Engineer versus Artist/Designer

Job searching is taking first place in anxiety-inducing daily activities (class work is second). I’ve applied, emailed, updated portfolio, revised cover letters again and again, updated resumes to no avail. I’ve only had one successful hit out of applying for nine positions thus far. Gah!

Despite studying 3D animation, I want to work in graphic design. Easier said than done because there are so many talented designers coming from prestigious art schools. Here I am, an artist at an engineering school. There seems to be such a rift between the engineers and the artists at the Institute. After thinking about the differences, I realized that there are more similarities:

1. We work in groups. From hanging out with engineers, I’ve noticed how often they are required to work together. Freshman year, my friends had to take a Bryer-Miggs personality test for their Introduction to Engineering Design class. Once classified, they were put into groups of four, in which each group had different personality types (randomly placed). Despite some conflicting types, this class was an example of real-world situations.

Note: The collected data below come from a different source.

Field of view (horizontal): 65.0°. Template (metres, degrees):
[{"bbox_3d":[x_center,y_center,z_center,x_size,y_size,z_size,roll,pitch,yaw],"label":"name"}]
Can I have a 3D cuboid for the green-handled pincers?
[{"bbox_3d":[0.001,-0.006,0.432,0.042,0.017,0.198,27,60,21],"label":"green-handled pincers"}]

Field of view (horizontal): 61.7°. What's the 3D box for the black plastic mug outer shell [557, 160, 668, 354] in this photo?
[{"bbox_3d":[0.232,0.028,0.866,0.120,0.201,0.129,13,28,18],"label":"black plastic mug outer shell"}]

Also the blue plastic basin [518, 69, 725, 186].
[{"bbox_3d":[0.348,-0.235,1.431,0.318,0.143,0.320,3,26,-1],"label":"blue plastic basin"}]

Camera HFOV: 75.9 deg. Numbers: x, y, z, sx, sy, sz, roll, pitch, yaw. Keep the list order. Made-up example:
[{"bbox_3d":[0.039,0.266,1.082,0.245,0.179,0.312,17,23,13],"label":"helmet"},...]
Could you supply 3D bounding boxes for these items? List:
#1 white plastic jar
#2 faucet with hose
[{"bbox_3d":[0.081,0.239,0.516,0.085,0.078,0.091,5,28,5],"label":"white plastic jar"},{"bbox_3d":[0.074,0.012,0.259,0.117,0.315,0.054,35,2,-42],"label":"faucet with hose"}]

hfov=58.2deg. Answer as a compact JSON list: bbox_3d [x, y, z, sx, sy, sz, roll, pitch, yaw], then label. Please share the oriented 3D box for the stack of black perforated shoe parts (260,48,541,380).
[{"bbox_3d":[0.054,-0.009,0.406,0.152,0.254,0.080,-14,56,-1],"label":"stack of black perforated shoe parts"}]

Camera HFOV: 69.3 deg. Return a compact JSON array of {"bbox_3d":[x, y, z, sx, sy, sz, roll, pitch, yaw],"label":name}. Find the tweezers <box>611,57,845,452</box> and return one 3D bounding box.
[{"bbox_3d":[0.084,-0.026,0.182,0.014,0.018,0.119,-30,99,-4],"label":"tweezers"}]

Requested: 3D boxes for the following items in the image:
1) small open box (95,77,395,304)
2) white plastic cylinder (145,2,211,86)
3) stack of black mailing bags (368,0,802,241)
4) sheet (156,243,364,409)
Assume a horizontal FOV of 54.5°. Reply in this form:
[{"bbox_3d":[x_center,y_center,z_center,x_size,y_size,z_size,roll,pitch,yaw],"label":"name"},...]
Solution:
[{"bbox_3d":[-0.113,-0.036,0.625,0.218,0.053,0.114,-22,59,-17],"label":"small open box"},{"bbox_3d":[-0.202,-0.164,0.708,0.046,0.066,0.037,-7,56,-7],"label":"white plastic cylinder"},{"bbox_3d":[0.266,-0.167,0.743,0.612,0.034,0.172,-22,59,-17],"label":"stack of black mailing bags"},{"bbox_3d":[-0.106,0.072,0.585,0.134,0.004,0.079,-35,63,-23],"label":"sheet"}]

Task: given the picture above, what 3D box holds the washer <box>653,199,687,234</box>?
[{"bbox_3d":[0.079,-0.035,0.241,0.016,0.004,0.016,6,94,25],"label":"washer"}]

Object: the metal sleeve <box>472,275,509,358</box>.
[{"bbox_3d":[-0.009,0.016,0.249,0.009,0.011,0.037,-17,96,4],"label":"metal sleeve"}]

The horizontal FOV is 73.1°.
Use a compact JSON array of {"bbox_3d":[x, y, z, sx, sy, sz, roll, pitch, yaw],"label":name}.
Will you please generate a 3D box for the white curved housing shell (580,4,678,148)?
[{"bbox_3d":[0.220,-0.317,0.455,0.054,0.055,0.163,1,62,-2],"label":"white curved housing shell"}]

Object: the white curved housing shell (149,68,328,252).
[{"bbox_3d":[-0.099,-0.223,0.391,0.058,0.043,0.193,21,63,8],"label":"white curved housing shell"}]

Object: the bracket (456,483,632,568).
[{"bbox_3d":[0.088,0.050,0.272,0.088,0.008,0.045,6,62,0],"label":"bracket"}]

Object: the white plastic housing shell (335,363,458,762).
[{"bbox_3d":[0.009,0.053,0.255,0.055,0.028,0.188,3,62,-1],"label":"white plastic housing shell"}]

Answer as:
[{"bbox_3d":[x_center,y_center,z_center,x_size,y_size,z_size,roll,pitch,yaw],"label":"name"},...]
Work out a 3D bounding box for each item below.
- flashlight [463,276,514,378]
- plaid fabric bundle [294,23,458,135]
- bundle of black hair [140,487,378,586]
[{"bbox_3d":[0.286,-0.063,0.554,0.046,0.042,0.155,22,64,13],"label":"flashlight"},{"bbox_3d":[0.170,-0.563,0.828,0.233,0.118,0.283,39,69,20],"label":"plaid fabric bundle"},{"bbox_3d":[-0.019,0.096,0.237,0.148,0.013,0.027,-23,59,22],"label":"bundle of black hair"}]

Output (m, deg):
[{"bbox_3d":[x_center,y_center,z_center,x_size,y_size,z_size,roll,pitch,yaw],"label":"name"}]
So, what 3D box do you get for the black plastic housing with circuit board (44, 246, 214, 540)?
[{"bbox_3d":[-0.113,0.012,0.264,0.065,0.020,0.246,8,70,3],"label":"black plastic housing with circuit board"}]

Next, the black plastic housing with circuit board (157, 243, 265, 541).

2. Art is a science and science can be an art. Art really can be a science when it comes down to precision of pixel width, typeface hierarchies, 3-D model specs, and everything else. Science is art when the scientist’s work evolves into passion.

3. Engineers, once they’ve gotten past memorizing equations and theories, design solutions. Designers, once they’ve gotten past design foundations, design solutions. Civilization has progressed, in my opinion, because of two things; innovation and art. Engineers invented the wheel. Artists documented history on cave walls.

4. Both designer and engineer need to be people-persons. I have an acquaintance who is an insanely smart aerospace engineer, has the best academic credentials and scores but cannot interview to save his life. His ego gets in the way. He’ll work for NASA once his head fits through the door.

5. Designers depend on engineers. Engineers depend on designers. Neither is replaceable. I worked for an engineering company specializing in automated test equipment. They knew nothing about graphic design or design foundations. They valued my opinions and insight by trying to learn design lingo and taking notes on my design process. I learned a lot about their process, as well. Designing marketing collateral for these engineers came down to collaboration. They knew I knew my trade as they knew theirs. There was a mutual respect.

That’s my list so far. I’ll keep thinking up more similarities. I wish the engineers here wouldn’t  sneer at us art kids! Just because we don’t take Thermals and Fluids or Numerical Computation doesn’t mean we aren’t worthy of respect. There are different kinds of “smart”. We are more similar than we think.